- **THE PROBLEM**: Without any of the pictures, set down the data below exactly.

(Collected data entries)
══════════
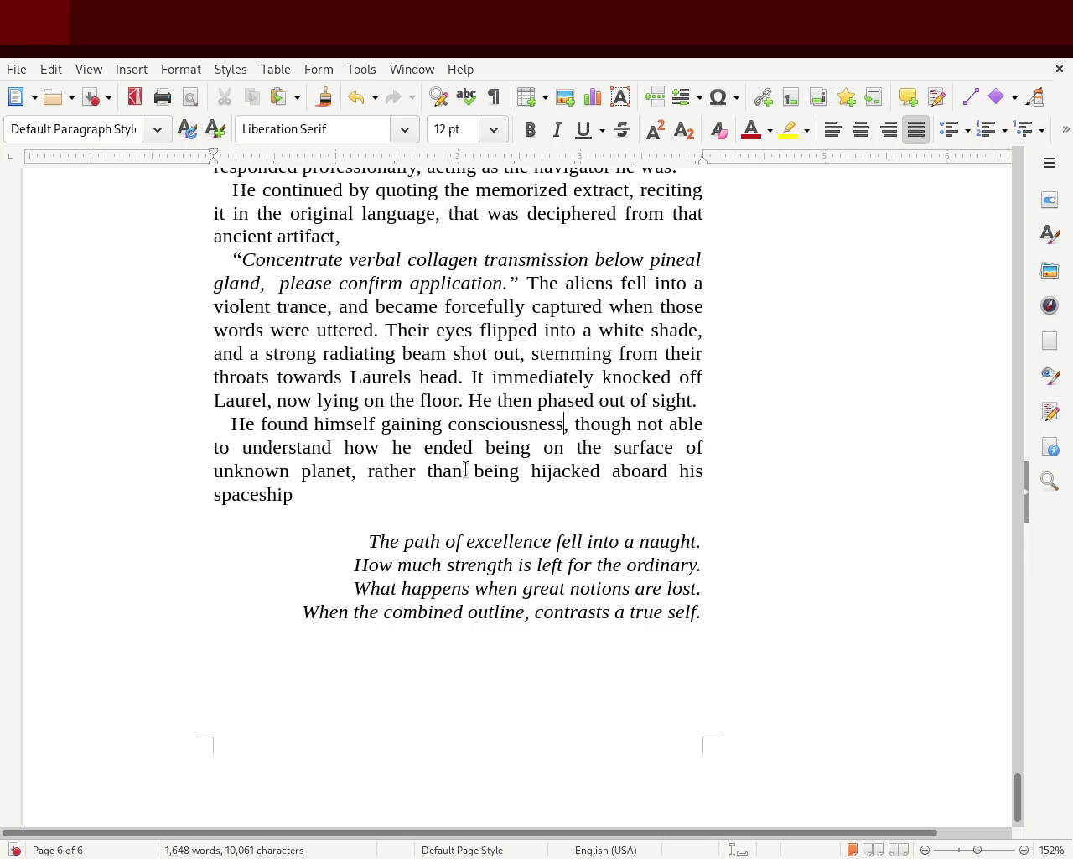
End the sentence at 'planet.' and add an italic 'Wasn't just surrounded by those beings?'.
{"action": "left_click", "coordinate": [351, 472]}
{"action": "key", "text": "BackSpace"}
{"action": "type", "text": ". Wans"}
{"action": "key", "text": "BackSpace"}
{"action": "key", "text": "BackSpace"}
══════════
- **EXERCISE ANSWER**:
End the sentence at 'planet.' and add an italic 'Wasn't just surrounded by those beings?'.
{"action": "left_click", "coordinate": [351, 472]}
{"action": "key", "text": "BackSpace"}
{"action": "type", "text": ". Wans"}
{"action": "key", "text": "BackSpace"}
{"action": "key", "text": "BackSpace"}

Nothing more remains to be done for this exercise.